▶ **Work to complete**
1. Please return the part of the comment thread below starting at "Joe added a comment.Apr 9 2019, 6:50" and ending at "are the numbers.".
2. Decide whether each statement agrees with the comment thread below. Answer yes or no for each, and quote the deciding words. (a) Of all the wikis, enwiki has the most affected live pages. (b) Joe would rather fix the behaviour in the C code of mbstring. (c) The number of deleted page titles is 2208.

▶ **Excerpt to read**
Joe added a comment.Apr 8 2019, 3:47 PM

It should be noted that if this seems too slow, we can still "fix" the behaviour in the C code of mbstring. I'd prefer avoiding that.

We can also limit this behaviour to php7, and only to non-ascii strings.

@Joe did you get what you needed from CPT in IRC? If not please feel free to move back to our Inbox.

Joe added a comment.Apr 9 2019, 6:50 AM

So for the record, in terms of impact:

anomie>	_joe_: After filtering out *wiktionary ns0 and ns1, looks like 917 live pages across all wikis. enwiki has the most (160), followed by ruwiki (141), commonswiki (109), and kawiki (107). 77 distinct local usernames, only one is not SUL (I didn't check if any others were unattached though). 92 SUL accounts, apparently some have no local account (locally renamed for being harassing, maybe?). Also 249 deleted page titles (2208 deleted revisions)

This doesn't seem like a huge deal to me, and I guess we can fix the situations on a case-by-case basis if these are the numbers.

@Esanders is it a huge deal if, in light of the blast radius of this, we proceed with the php7 transition and a fix is applied afterwards?

Joe added a comment.Apr 9 2019, 6:52 AM

@Joe did you get what you needed from CPT in IRC? If not please feel free to move back to our Inbox.

Yes, we (SRE) will need the following things:

  1. An opinion on wether it's ok to live with the issue on the pages @Anomie found to be affected
  2. An implementation of a solution for such pages, or at least a proposed workflow around that.

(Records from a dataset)
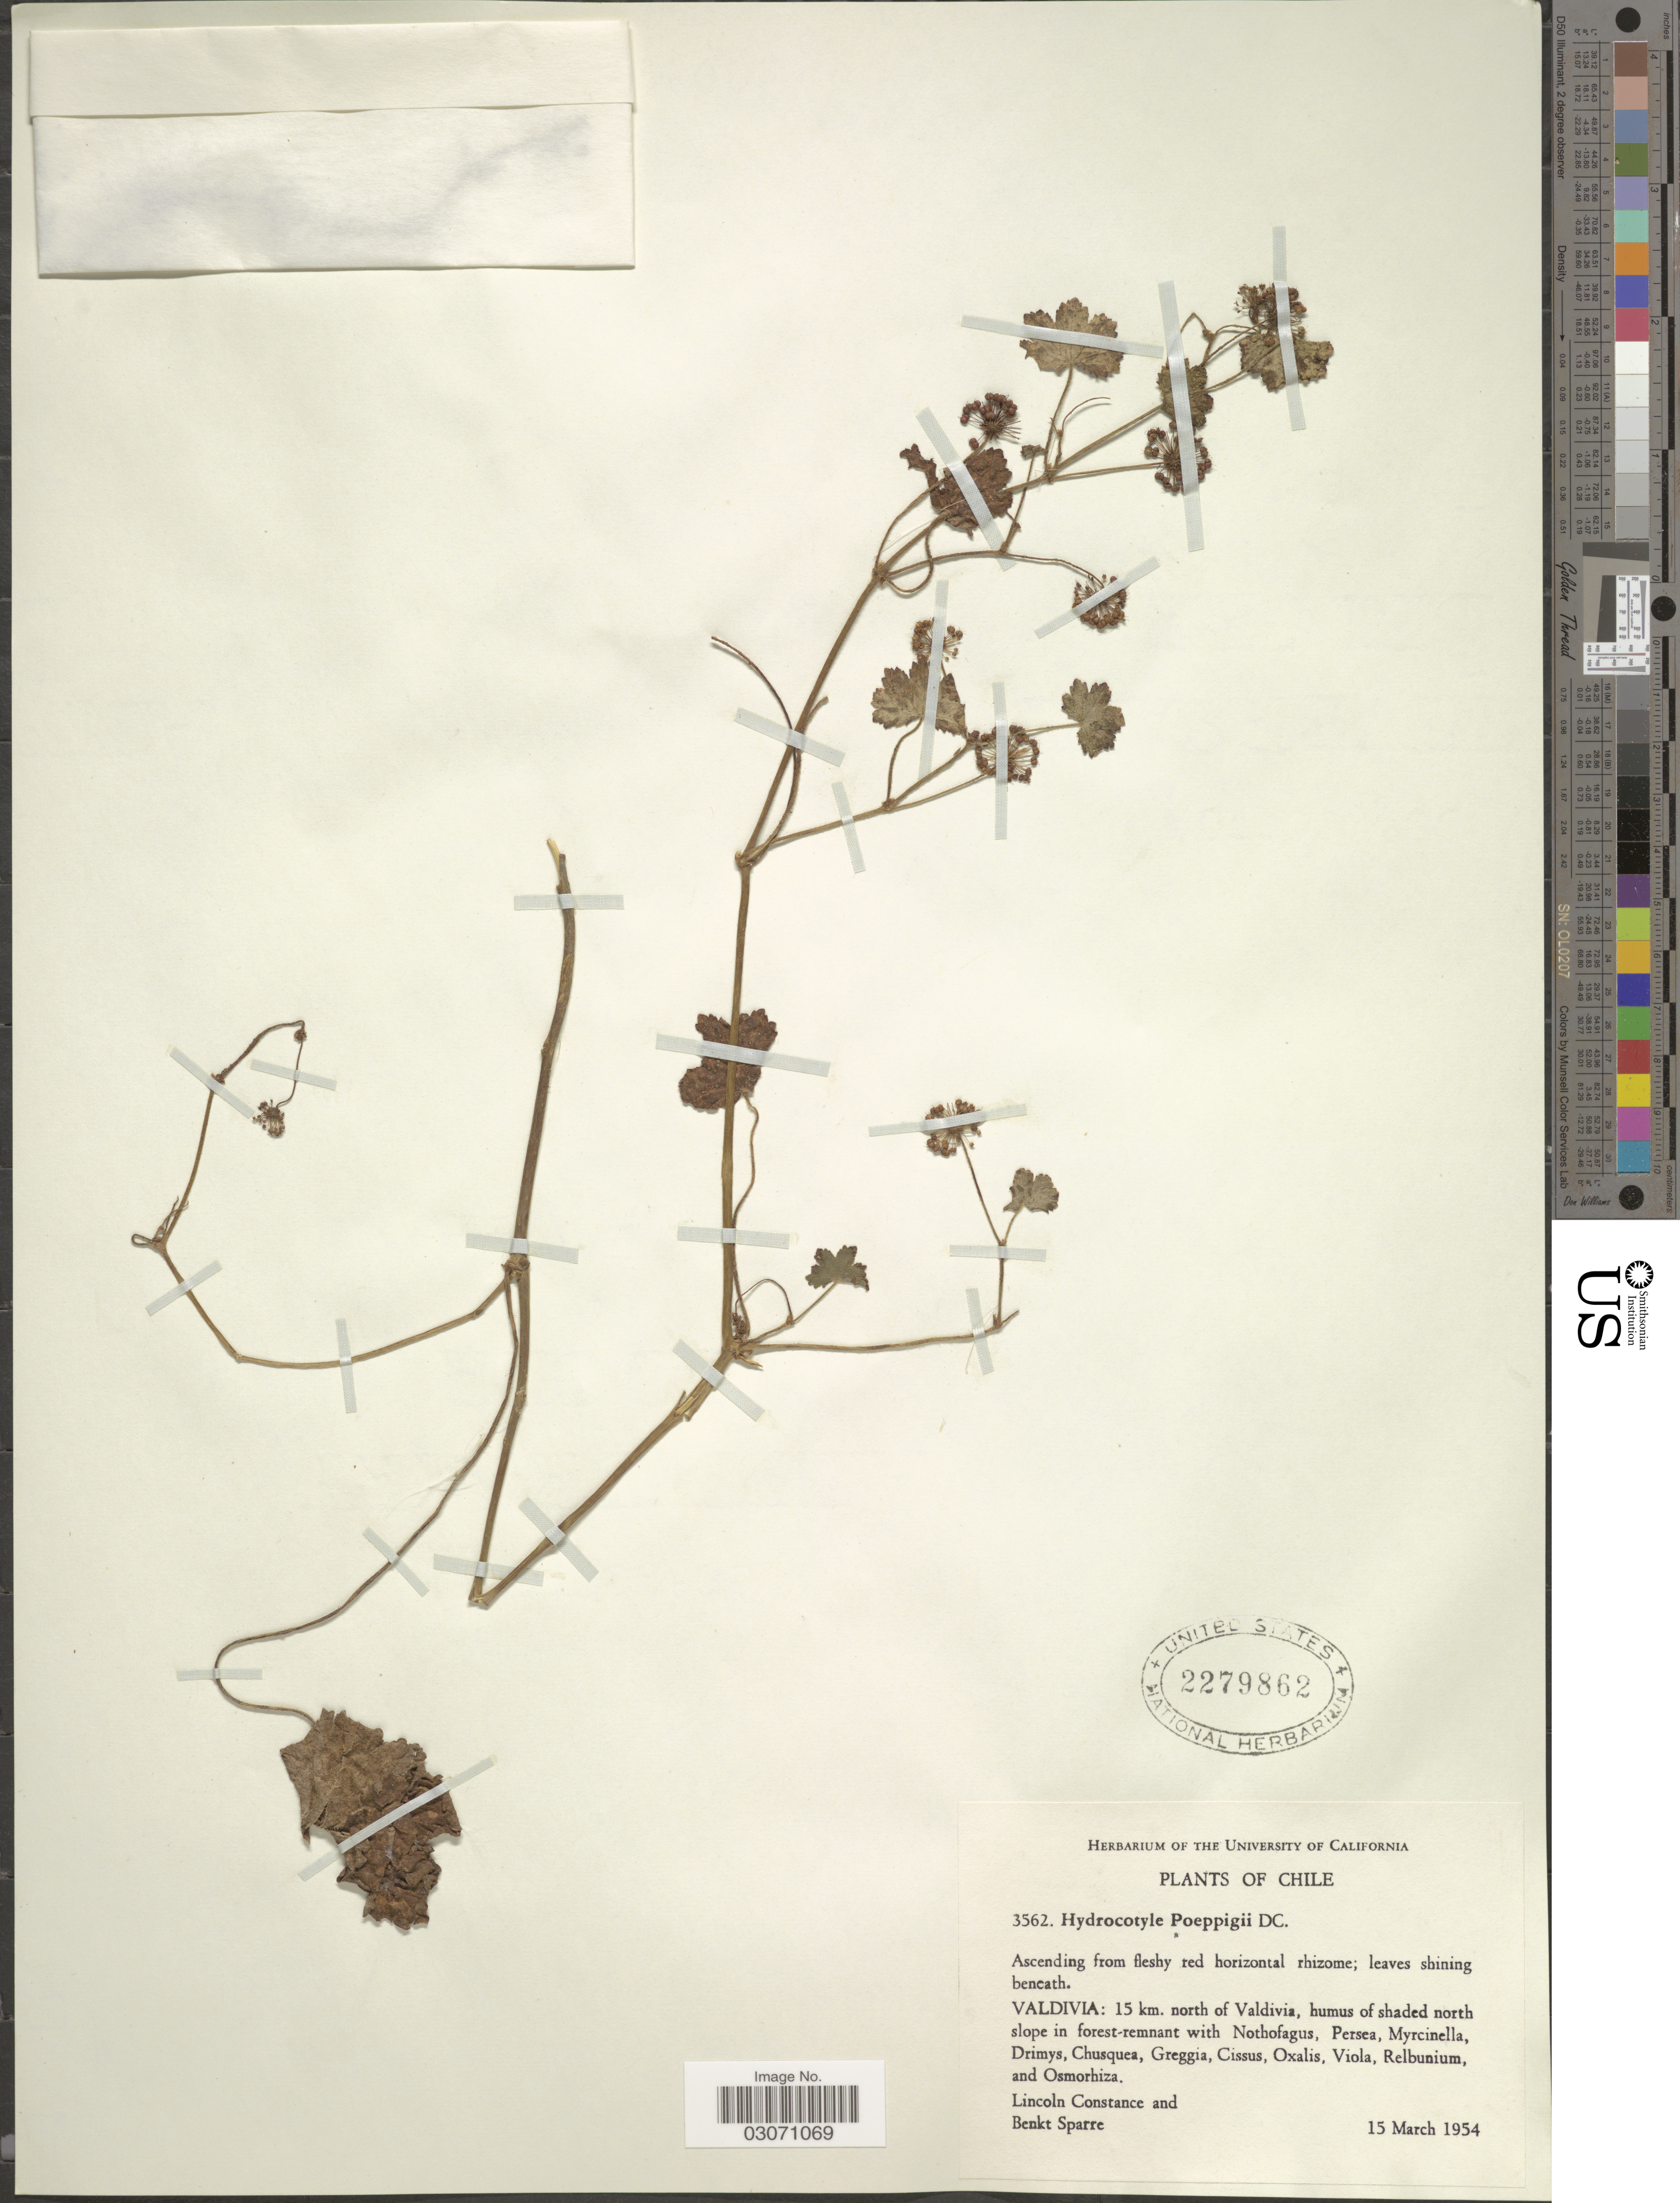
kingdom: Plantae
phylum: Tracheophyta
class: Magnoliopsida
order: Apiales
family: Araliaceae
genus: Hydrocotyle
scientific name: Hydrocotyle poeppigii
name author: DC.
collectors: L. Constance & B. Sparre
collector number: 3562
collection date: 1954-03-15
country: Chile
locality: Valdivia: 15 km. north of Valdivia, humus of shaded north slope in forest-remnant.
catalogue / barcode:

▶ **Solved tasks**
1.
Joe added a comment.Apr 9 2019, 6:50 AM

So for the record, in terms of impact:

anomie>	_joe_: After filtering out *wiktionary ns0 and ns1, looks like 917 live pages across all wikis. enwiki has the most (160), followed by ruwiki (141), commonswiki (109), and kawiki (107). 77 distinct local usernames, only one is not SUL (I didn't check if any others were unattached though). 92 SUL accounts, apparently some have no local account (locally renamed for being harassing, maybe?). Also 249 deleted page titles (2208 deleted revisions)

This doesn't seem like a huge deal to me, and I guess we can fix the situations on a case-by-case basis if these are the numbers.

2.
(a) Yes: "enwiki has the most (160)"
(b) No: "I'd prefer avoiding that."
(c) No: "Also 249 deleted page titles (2208 deleted revisions)"